The Boston University School of Visual Arts is committed to giving students practical experience in a variety of sculptural mediums, including the following:
Curriculum & Facilities
An introduction to the construction of steel sculpture produced through oxy-gas and arc welding (mig and stick). Students work with some forging and machine shop practices.
Students have the unique opportunity to work with Boston’s Diablo Glass studio, in a course designed to provide beginning students with a core understanding of glassblowing, fusing/slumping, flame-working, hot-pour casting, and cold working techniques. The course is intended for students committed to finding their own voice in any medium of expression in contemporary art through critical thought, technique, perseverance, and experimentation. Students will be expected to demonstrate potential ideas through sketch and/or sculpture in other mediums.
In ceramics courses, student are introduced to ceramics as a sculptural medium, exploring traditional and experimental hand-building techniques, as well as glaze chemistry.
|AR 222||Time-Based Sculpture||4cr|
|AR 327||Sculpture Techniques||4cr|
|AR 470/AR 471||Ceramics 1||4cr/2cr|
By creating artist’s books, students explore developing the series image, written text, and spatial and conceptual aspects. Students may work with collage and drawing, photo-based and traditional print forms, and digital and polymer-based letter press processes to produce books. Studio work will be augmented with visits to the Houghton Library Rare Book Collection and the Fogg Museum.
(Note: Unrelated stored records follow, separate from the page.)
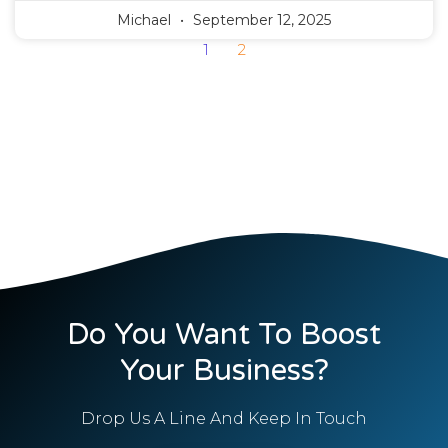
Michael
September 12, 2025
1
2
Do You Want To Boost
Your Business?
Drop Us A Line And Keep In Touch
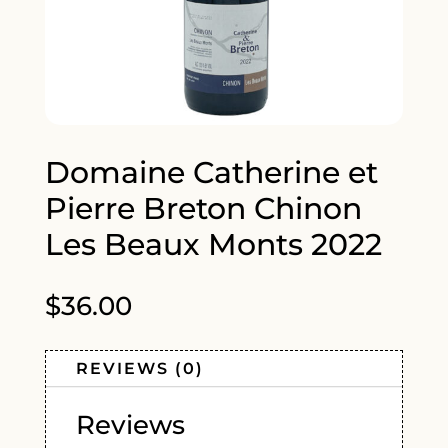
Domaine Catherine et
Pierre Breton Chinon
Les Beaux Monts 2022
$
36.00
REVIEWS (0)
Reviews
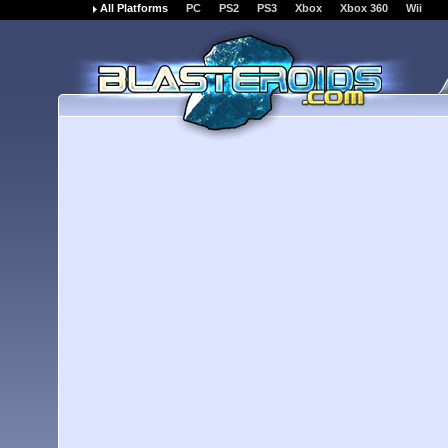
All Platforms
PC
PS2
PS3
Xbox
Xbox 360
Wii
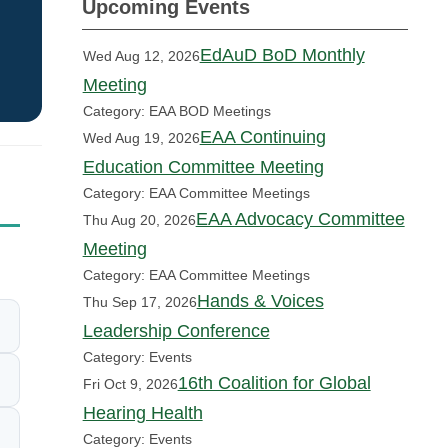
Upcoming Events
EdAuD BoD Monthly
Wed Aug 12, 2026
Meeting
Category: EAA BOD Meetings
EAA Continuing
Wed Aug 19, 2026
Education Committee Meeting
Category: EAA Committee Meetings
EAA Advocacy Committee
Thu Aug 20, 2026
Meeting
Category: EAA Committee Meetings
Hands & Voices
Thu Sep 17, 2026
Leadership Conference
Category: Events
16th Coalition for Global
Fri Oct 9, 2026
Hearing Health
Category: Events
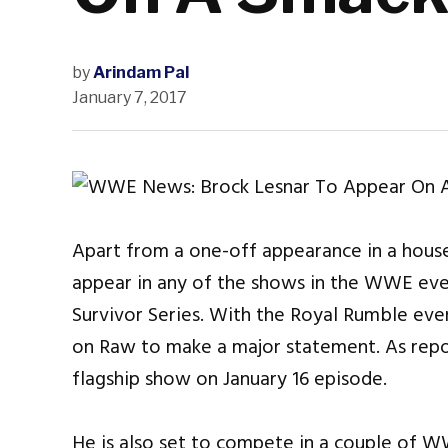
by
Arindam Pal
January 7, 2017
Apart from a one-off appearance in a house
appear in any of the shows in the WWE eve
Survivor Series. With the Royal Rumble event
on Raw to make a major statement. As repor
flagship show on January 16 episode.
He is also set to compete in a couple of 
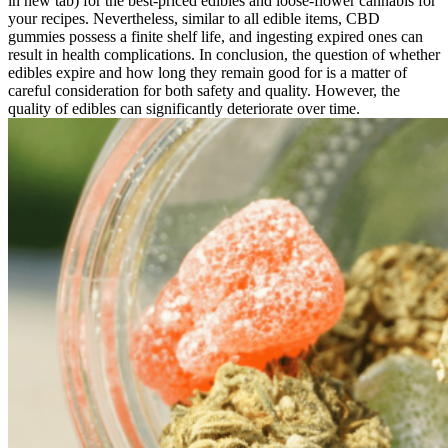
in new tab) for the best-priced edibles and loose-flower cannabis for
your recipes. Nevertheless, similar to all edible items, CBD
gummies possess a finite shelf life, and ingesting expired ones can
result in health complications. In conclusion, the question of whether
edibles expire and how long they remain good for is a matter of
careful consideration for both safety and quality. However, the
quality of edibles can significantly deteriorate over time.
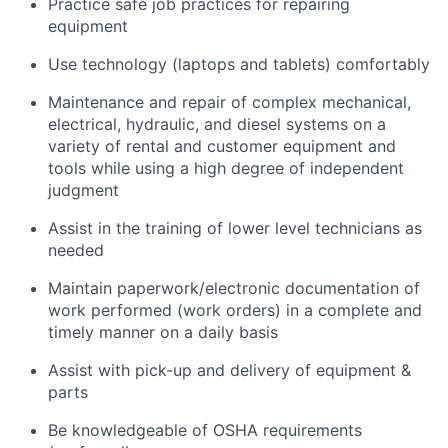
Practice safe job practices for repairing
equipment
Use technology (laptops and tablets) comfortably
Maintenance and repair of complex mechanical,
electrical, hydraulic, and diesel systems on a
variety of rental and customer equipment and
tools while using a high degree of independent
judgment
Assist in the training of lower level technicians as
needed
Maintain paperwork/electronic documentation of
work performed (work orders) in a complete and
timely manner on a daily basis
Assist with pick-up and delivery of equipment &
parts
Be knowledgeable of OSHA requirements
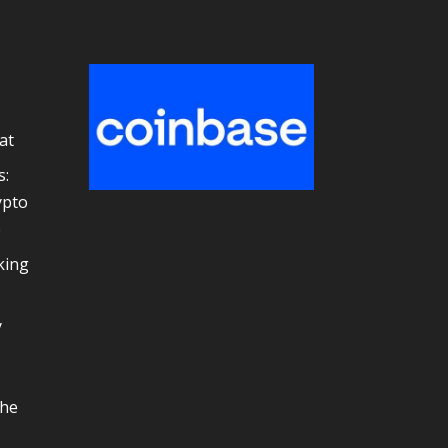
at
s:
ypto
e
king
y
the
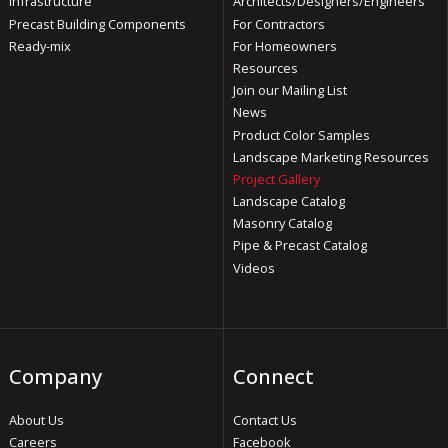
Infrastructure
Architects/Designers/Engineers
Precast Building Components
For Contractors
Ready-mix
For Homeowners
Resources
Join our Mailing List
News
Product Color Samples
Landscape Marketing Resources
Project Gallery
Landscape Catalog
Masonry Catalog
Pipe & Precast Catalog
Videos
Company
Connect
About Us
Contact Us
Careers
Facebook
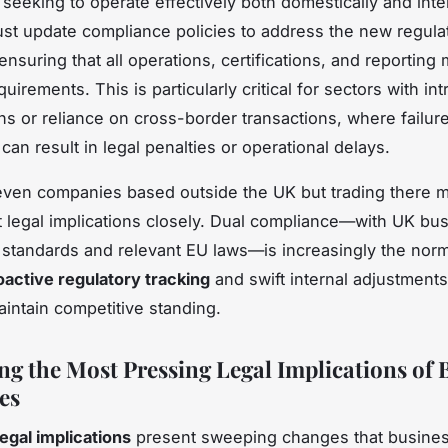
seeking to operate effectively both domestically and inter
st update compliance policies to address the new regula
nsuring that all operations, certifications, and reporting
irements. This is particularly critical for sectors with int
ns or reliance on cross-border transactions, where failure
an result in legal penalties or operational delays.
ven companies based outside the UK but trading there m
t legal implications closely. Dual compliance—with UK bu
standards and relevant EU laws—is increasingly the norm
oactive regulatory tracking
and swift internal adjustments
aintain competitive standing.
ng the Most Pressing Legal Implications of B
es
legal implications
present sweeping changes that busine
Open to non-majors.
This course is designed to provide beginning students with a core understanding of glassblowing, fusing/slumping, flame-working, hot-pour casting, and cold working techniques. The course is intended for students committed to finding their own voice in any medium of expression in contemporary art through critical thought, technique, perseverance, and experimentation. Students will be expected to demonstrate potential ideas through sketching and/or sculpture in other mediums. The course will include lecture and research on ancient through contemporary glass making methods. Students will have allocated class time in all studio shops as well as 3 hours per week of private practice to complete work and assignments. There is an $80 lab fee for the class, and transportation via T/car to Diablo Glass is the responsibility of the student.
This course will attempt to provide an understanding of basic mold types, the skills required to make basic molds and a rudimentary knowledge of different casting materials. The course will experiment with different mold types to duplicate a form in a variety of casting materials. Plaster waste molds and plaster piece molds will be made, as well as a basic rubber mold. These molds will be used for casting in different materials, including: hydro-cal, hydro-stone, Design-Cast, Fast-Cast cement and wax. Course will include a field trip to a local bronze art foundry and lost-wax bronze casting will be discussed.
This class is designed for students to explore mechanical movement and the passage of time as it relates to sculpture. Setting sculpture in motion as an objective allows the student to start with the potential of simple mechanisms, to experiment with motors, and to develop content and narratives relating to discoveries of movement and time. In addition, there will be a video component to the class as a way of documenting student projects throughout the semester. Each student (or small collaborative) will produce a short film (3-4 minute movie) of one or more of their finished projects. Each one of these will be presented to the SVA community during a lunch period at the end of semester.
This course is an introduction to the construction of steel sculpture. While learning all safety procedures in the use of shop tools and equipment, students will produce artworks using oxy-fuel, electrode and MIG welding. Emphasis is on exploring the expressive potential of sculptural form in steel.
Installation art and relational aesthetics have become an important part of the contemporary art dialogue. It is important for students to understand how context affects the reading of art. This course will focus on developing ideas, building models, hands-on creation of installations, seminars looking at various approaches by artists both historical and contemporary, as well as shorter workshops with introductions to various materials. Students will be encouraged to make site-specific and temporary installations that utilize locally purchased and found objects to explore both linear and non-linear narrative structures. Some possible formats may include earthworks, subverting the reading of already existing sites or sculpture, or presenting documentation of in-class demonstrations. Slide lectures, discussions, and site-trips for material sourcing will supplement studio work and critiques.